Unit testing is a recurring theme for me these last weeks; between talking about Stackoverflow and other forums and the tests that I write for two ongoing projects, I asked a few questions about the actual cost of the unit tests.
This is especially an article by Thomas Brandt (German: “TDD in der (my) Practice - wish and reality”) that made me think seriously. Brandt describes in his article quite well indeed this gulf between theory and practice of Test Driven Development. Point blank, Rather, it adheres to the principles of TDD;
I must first say that Test Driven Development, especially the principle of "first test", is a rather “sexy” develop. It can certainly improve the software architecture and prevents us from doing certain (small) errors.
— Relatively free translation of about T. Brandt
He therefore considers TDD as a powerful tool – at least from a purely academic. But the immediate result is a doubt;
The question is simply: at what price?
As mentioned, except T. Brandt and I, many other people seem to ask, and the most frequently asked question is as follows: Is that the use of unit tests does she really better software, and is that efforts to invest are they realistic?
Condensed, the question boils down to a simple:
It cost me how much the unit tests?
Often the question involves, that he who raises think unit tests are too expensive to apply consistently. I remember a discussion I had about the value of a total test coverage beyond the theoretical ideal. Reported efforts to provide I said “not” at the time.

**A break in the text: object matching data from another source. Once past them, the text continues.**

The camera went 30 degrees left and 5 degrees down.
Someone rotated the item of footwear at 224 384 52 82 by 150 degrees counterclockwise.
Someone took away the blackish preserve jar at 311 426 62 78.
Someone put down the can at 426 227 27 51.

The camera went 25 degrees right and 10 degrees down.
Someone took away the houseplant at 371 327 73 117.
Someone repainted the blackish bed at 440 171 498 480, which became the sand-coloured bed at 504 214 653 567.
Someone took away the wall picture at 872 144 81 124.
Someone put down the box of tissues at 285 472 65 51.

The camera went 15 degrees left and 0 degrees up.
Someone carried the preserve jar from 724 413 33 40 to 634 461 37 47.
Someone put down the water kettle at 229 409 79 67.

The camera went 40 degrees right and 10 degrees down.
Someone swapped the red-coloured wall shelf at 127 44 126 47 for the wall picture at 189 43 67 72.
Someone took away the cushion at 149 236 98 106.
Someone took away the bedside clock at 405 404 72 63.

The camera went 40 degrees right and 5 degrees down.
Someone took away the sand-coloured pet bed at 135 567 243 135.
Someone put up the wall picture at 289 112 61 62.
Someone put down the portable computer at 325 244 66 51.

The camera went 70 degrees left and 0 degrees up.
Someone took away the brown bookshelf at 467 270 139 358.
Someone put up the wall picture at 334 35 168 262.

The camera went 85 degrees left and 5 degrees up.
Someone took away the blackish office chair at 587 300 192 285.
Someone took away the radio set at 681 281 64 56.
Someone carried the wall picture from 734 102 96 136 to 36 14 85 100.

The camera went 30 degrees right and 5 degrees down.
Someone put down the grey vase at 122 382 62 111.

As of today I think all these questions are asked simply evil, because it is not know the cost of unit testing is important, more:
How do I pay the omission of unit tests?
And here is my answer, illustrated using a concrete example;
One of my current projects include a large number of distributed components. I discovered an error in the draft, which forced me to refactor both classes. All took me about 1 hour. Launch unit tests? About 30 second. 30 seconds, I discovered that some behaviors were not as originally planned. It took me about 20 minutes for corrections. Writing tests cost me about 45min.
The balance sheet is about two hours.
Without unit tests, I probably would not notice some of the errors immediately. I would have had 1 time refactoring, over a more or less determinable, certainly spread over several days, to correct the problems go unnoticed when changing. The probability that this time goes well beyond an hour is relatively high (debug “hand”, recreate conditions in multi-threaded apps etc.…).
For my part, I find that to calculate a defined time (having tests covering a realistic part of the software – not 100%) more interesting is that navigation in the dark as practiced.